Congratulations, you were absolutely correct.  Some of the newer members weren’t keeping bees when tracheal mites were a problem.  Did you recognize the symptoms from experience or reading?  Again, good eye.  Menthol, formic acid, and grease patties are all good treatments, but requeening with a resistant stock is probably best, especially if the hive isn’t doing well. 
***My email address has changed to - please update your records.

So, tracheal mites it is.  These tiny mites live in the respiratory system of bees and can decimate a hive.  Jack initially did not think we had tracheal mites because they had not been prevalent in our area for a while.  Since the symptoms had matched the description of this type of mite when we researched back in January, we had gone ahead and put grease patties on top of the hive.  I also ordered some menthol, but waited until I heard a diagnosis before adding the menthol to the hive that had the crawling bees.

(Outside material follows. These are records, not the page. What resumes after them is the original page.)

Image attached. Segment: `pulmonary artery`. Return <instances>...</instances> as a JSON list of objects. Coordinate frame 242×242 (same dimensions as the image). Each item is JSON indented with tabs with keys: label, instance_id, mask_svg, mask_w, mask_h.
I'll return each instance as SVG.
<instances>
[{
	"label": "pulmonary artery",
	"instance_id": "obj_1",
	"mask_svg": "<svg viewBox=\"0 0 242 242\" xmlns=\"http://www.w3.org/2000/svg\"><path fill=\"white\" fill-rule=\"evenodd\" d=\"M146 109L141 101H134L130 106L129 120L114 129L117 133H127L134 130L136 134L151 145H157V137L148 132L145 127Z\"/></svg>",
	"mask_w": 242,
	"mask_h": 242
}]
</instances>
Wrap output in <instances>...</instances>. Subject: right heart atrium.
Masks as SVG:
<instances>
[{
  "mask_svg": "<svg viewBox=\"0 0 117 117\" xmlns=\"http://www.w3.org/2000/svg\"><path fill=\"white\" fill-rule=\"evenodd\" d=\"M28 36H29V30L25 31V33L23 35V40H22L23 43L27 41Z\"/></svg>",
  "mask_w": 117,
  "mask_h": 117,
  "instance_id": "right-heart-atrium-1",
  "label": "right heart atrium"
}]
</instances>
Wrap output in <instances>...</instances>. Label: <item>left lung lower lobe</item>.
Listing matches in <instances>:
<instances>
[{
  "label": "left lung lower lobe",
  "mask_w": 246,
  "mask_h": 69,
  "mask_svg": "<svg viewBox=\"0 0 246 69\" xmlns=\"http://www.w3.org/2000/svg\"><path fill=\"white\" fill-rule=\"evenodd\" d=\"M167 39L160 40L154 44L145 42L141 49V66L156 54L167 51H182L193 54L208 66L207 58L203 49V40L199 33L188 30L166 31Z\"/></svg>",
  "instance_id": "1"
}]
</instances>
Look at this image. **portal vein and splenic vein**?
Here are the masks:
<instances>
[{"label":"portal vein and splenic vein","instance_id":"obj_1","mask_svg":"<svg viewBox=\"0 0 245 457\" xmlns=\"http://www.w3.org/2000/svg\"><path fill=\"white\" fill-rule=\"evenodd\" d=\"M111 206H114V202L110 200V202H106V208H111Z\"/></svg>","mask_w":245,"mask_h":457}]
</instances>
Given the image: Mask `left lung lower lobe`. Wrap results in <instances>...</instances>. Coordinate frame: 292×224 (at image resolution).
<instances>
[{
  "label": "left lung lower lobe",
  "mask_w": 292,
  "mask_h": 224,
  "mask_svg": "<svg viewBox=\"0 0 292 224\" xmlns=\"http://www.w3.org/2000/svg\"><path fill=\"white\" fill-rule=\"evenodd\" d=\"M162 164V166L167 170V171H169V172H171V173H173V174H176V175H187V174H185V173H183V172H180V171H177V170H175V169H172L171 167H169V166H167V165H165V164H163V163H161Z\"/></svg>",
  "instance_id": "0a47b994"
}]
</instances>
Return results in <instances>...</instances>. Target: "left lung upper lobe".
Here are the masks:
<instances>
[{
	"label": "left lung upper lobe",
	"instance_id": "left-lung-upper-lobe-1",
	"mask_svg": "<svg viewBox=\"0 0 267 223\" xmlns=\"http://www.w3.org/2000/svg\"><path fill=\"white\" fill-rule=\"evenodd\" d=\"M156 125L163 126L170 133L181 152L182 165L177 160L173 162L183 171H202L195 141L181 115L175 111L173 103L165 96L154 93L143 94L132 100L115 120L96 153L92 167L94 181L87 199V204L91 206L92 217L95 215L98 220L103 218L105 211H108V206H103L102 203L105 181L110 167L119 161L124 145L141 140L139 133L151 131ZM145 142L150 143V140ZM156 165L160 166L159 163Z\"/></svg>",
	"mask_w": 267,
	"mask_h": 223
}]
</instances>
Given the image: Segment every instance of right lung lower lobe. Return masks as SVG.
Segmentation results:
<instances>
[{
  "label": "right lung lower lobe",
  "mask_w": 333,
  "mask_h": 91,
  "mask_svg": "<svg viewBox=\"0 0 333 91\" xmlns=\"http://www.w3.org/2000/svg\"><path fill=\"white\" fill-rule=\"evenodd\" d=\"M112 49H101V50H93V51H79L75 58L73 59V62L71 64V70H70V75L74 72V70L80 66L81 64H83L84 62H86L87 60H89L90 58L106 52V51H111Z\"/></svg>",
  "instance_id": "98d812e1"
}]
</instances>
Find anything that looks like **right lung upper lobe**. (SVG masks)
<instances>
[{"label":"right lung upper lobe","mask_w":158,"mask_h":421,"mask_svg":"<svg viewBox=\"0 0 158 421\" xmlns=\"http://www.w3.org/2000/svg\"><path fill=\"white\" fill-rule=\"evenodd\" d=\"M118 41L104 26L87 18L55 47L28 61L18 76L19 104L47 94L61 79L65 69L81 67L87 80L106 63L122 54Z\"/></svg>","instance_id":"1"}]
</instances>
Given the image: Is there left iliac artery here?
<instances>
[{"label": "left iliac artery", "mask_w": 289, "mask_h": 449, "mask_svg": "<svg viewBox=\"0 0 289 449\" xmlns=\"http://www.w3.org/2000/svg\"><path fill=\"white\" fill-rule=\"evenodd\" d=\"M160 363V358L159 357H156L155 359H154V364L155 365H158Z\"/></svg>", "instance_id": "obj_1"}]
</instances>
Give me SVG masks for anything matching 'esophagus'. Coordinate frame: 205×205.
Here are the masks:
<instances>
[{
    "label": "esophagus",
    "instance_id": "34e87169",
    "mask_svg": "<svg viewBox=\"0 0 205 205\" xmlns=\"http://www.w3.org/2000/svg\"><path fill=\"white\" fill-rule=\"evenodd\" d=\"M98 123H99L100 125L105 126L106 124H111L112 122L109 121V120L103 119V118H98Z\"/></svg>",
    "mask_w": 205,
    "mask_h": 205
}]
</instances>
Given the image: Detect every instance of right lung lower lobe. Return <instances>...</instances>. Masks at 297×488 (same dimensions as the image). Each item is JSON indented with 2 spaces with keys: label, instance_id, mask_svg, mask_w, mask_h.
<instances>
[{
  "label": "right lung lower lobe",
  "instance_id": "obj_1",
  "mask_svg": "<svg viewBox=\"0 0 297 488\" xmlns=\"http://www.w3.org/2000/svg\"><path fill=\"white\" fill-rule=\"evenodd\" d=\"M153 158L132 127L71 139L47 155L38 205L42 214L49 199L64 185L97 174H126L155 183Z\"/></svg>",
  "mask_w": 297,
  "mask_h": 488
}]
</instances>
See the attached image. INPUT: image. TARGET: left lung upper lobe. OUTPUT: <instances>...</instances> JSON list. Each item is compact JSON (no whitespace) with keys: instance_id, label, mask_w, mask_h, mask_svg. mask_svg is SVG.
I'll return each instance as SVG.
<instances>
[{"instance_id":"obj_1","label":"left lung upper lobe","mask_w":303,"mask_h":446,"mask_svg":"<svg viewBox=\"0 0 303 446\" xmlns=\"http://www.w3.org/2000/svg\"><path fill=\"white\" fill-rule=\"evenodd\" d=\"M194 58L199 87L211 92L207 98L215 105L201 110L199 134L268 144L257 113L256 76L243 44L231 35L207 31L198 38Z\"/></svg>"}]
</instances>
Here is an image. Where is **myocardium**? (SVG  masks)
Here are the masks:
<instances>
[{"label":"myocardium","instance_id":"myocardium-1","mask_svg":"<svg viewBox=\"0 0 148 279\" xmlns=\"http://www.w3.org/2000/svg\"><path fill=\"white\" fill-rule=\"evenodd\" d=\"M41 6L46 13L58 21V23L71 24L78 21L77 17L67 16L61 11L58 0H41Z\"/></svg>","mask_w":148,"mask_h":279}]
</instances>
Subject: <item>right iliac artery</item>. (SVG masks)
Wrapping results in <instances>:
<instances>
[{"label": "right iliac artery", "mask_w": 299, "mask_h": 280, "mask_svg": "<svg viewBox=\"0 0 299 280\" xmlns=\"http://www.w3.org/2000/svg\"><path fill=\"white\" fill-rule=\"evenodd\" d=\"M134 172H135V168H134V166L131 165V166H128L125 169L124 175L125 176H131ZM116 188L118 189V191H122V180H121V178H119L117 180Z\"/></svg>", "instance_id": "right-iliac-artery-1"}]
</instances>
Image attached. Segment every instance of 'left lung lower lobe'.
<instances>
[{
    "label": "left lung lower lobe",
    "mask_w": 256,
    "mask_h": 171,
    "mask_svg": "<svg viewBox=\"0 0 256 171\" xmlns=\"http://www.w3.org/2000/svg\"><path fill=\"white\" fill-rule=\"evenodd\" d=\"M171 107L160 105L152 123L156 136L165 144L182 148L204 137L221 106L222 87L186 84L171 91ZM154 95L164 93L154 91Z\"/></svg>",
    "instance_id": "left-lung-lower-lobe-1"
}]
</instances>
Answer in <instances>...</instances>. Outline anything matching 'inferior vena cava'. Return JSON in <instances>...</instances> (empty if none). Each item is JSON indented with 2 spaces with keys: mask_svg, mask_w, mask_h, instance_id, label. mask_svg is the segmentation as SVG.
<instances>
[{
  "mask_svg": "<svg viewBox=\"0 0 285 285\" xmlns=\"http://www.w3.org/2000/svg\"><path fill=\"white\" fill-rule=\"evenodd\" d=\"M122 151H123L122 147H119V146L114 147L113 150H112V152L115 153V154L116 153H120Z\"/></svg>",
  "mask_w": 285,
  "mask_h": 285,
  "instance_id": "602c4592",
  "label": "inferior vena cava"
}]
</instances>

Both hives still had most of their initial grease patties when I peeked in today.  I left them right where they were, but didn't add any more.  You can see the white patties through the screen inner cover, pictured above.  The red around the edge of the screen and the yellow in the middle are both where the bees have added propolis to the screen to close it off some.  Propolis is part of their own immune system, so I love that the screen encourages them to put some around.


The screen was also handy for adding the menthol.  I put it directly on the screen over the center cluster of bees.  I suspect the grease patties are now in the wrong place....I read today that they are supposed to be on the top bars of the brood box, but for now, this is our situation.  Since I only ordered one package of menthol, we just treated the one hive today.  I'll order a couple more packages and hit both hives with a dose in a few weeks.  Spring is optimal menthol treatment time, particularly on warmer days.  We'll want the menthol off four weeks before the early summer honey flow.

The bees acknowledged the dumping of the menthol on their screen with an enthusiastic "vvvvvvvvvvvvv."  They were still buzzing loudly when I came back in the house.

The girls have been flying more with the warmer weather this year.  I've been seeing them come into the hive with pollen on their legs.  Will try to get a good pollen shot later.

Sunday, January 30, 2011

Follow Up Inspection and Sample Collection

As per directions from Jack, our bee inspector, we took a pickle jar full of rubbing alcohol out to the area where the bees were crawling in the grass and collected around 100 bees.  We'll soak them overnight, pour off the alcohol and send them to the bee lab for analysis.

We then cracked open both hives.  The hive on the right (not pictured) had few bees in the top box, but that top super was chock full of honey.  We believe the cluster in that hive is in the top deep and has not yet moved up.  We popped a couple grease patties on the top bars and closed it up.  Then we cracked open the left hive (pictured above and below) to see how they looked.  (This is the hive with bees crawling in the grass as described in yesterday's blog entry.)

There seemed to be a lot of bees in the top super, ready to greet us.

We checked their honey supply, and found that some of the frames were empty, so we gave them two frames of honey that we'd had stored in the freezer.  Still, they had many frames of honey, having had a great fall harvest.

We had made the grease patties last night when our top theory was tracheal mites.  One part Crisco, two parts granulated sugar, one good squeeze of honey.  We've heard today that tracheal mites have not been prevalent in our area, but decided to go ahead and slap the grease patties up there for good measure, since they didn't strike us as terribly toxic.  We'll see what the lab says.